The extension of these individual harms to the States is too far a reach.  The States by virtue of their roles as parens patriae of the residents living within their borders, indeed, but the people whose travel is being interrupted aren’t known to be residents.  Many of them may well have established residency, but there was no showing that all of them have or even a showing that a significant fraction of them have.  (From this, it’s even not clear that the States have standing to bring their suit—another matter unsubstantiated here.)

Clearly, these matters affect only a subset of the delayed travelers, to the extent they affect any—yet Robart’s order lets in, without delay, those unaffected, too; the TRO is not properly limited to those claimed to be harmed.

The States themselves are harmed by virtue of the damage…inflicted upon the operations and missions of their public universities and other institutions of higher learning, as well as injury to the States’ operations, tax bases, and public funds?  This is an even bigger reach.  Any students affected by the EO are so few in number as to be a drop in the bucket compared to the schools’ populations.  Nor are the States’ governments’ or government facilities’ materially harmed—nor even trivially harmed—by the delayed entry of these travelers.  Robarts declined even to say how these delays impact public revenues.

This is a bad, wholly unsubstantiated TRO, and it should be dismissed out of hand.

4 thoughts on “Judge James Robart’s TRO

  1. Pingback: Disingenuous Targeting | A Plebe's Site

    • This is an aspect of lower court, especially district court, nominations and confirmations that the NLMSM generally chooses to ignore, and it’s not just the present-day NLMSM that elides it.
      District judges, while nominally sent in by the President (he’s the one with the official authority, after all) generally are put up by the Senator or a Senator’s ally in whose State the Federal district falls.
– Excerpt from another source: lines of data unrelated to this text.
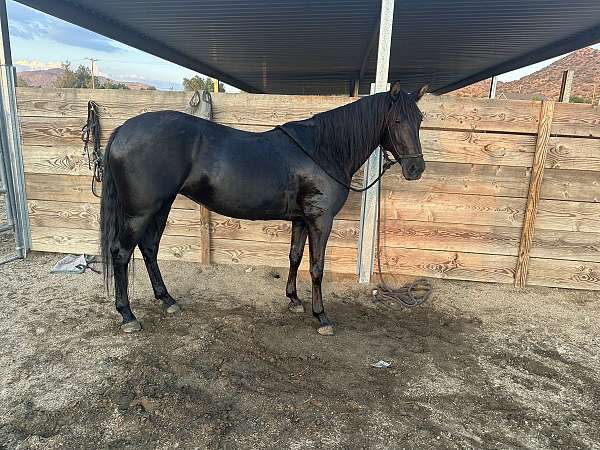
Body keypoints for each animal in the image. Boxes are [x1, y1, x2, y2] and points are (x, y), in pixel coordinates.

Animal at [99, 80, 426, 334]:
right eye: (397, 120)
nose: (416, 169)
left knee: (149, 248)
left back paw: (167, 300)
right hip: (139, 212)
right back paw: (128, 315)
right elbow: (317, 267)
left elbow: (294, 257)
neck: (323, 149)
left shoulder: (301, 219)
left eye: (420, 119)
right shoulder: (320, 220)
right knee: (121, 252)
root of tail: (123, 130)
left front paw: (294, 300)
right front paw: (321, 316)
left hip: (160, 206)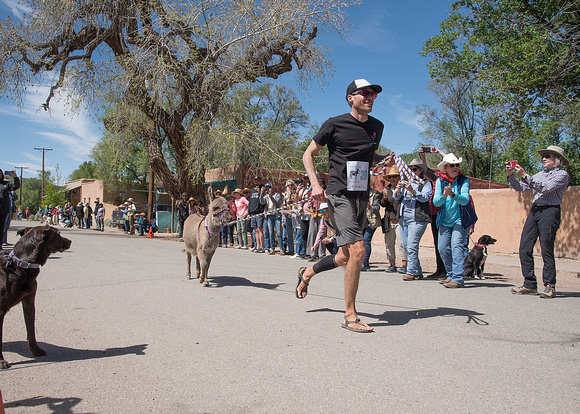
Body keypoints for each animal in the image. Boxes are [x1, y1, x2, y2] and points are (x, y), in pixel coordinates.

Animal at [0, 225, 72, 368]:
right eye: (58, 233)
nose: (70, 241)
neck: (22, 264)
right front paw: (1, 361)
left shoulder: (29, 301)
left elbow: (31, 330)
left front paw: (35, 350)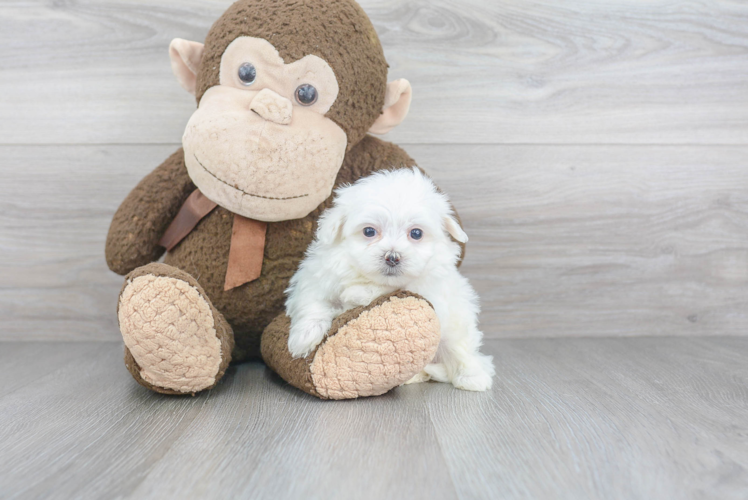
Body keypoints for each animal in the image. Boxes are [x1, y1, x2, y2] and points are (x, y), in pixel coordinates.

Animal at [284, 168, 494, 390]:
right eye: (369, 231)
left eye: (416, 233)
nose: (392, 257)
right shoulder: (316, 279)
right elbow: (313, 303)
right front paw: (303, 339)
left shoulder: (428, 289)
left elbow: (388, 289)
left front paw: (357, 293)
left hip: (457, 322)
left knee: (460, 349)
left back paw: (473, 377)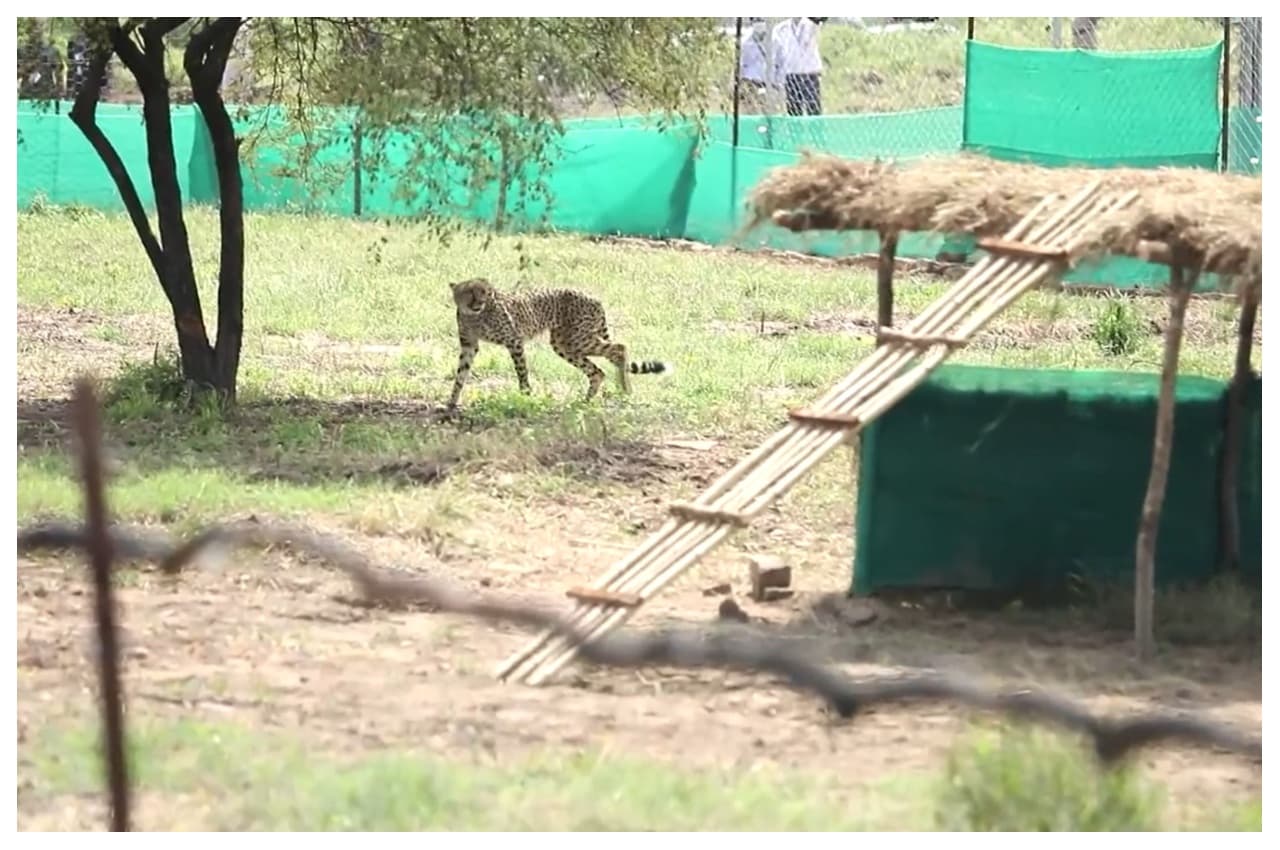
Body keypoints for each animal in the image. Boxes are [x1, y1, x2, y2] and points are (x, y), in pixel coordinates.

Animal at [446, 277, 669, 409]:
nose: (480, 302)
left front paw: (526, 396)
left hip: (578, 339)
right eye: (470, 292)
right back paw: (585, 401)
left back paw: (625, 389)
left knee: (619, 348)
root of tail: (594, 298)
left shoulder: (514, 341)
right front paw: (451, 402)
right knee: (598, 370)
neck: (474, 315)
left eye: (484, 292)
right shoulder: (469, 345)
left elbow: (521, 371)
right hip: (564, 344)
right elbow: (461, 374)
Usually such nomination proposals are offered without partisanship beyond that of a Senator proposing someone of similar judicial philosophy, but too often they’re the result of rank partisanship like Murray’s.
      And of a President too loathe to leave that seat empty rather than accede to an ideologue like Robart occupying it.
      The NLMSM would do well to give more attention to the judge’s nomination history than just identifying the party of the President and the President who formally nominated him.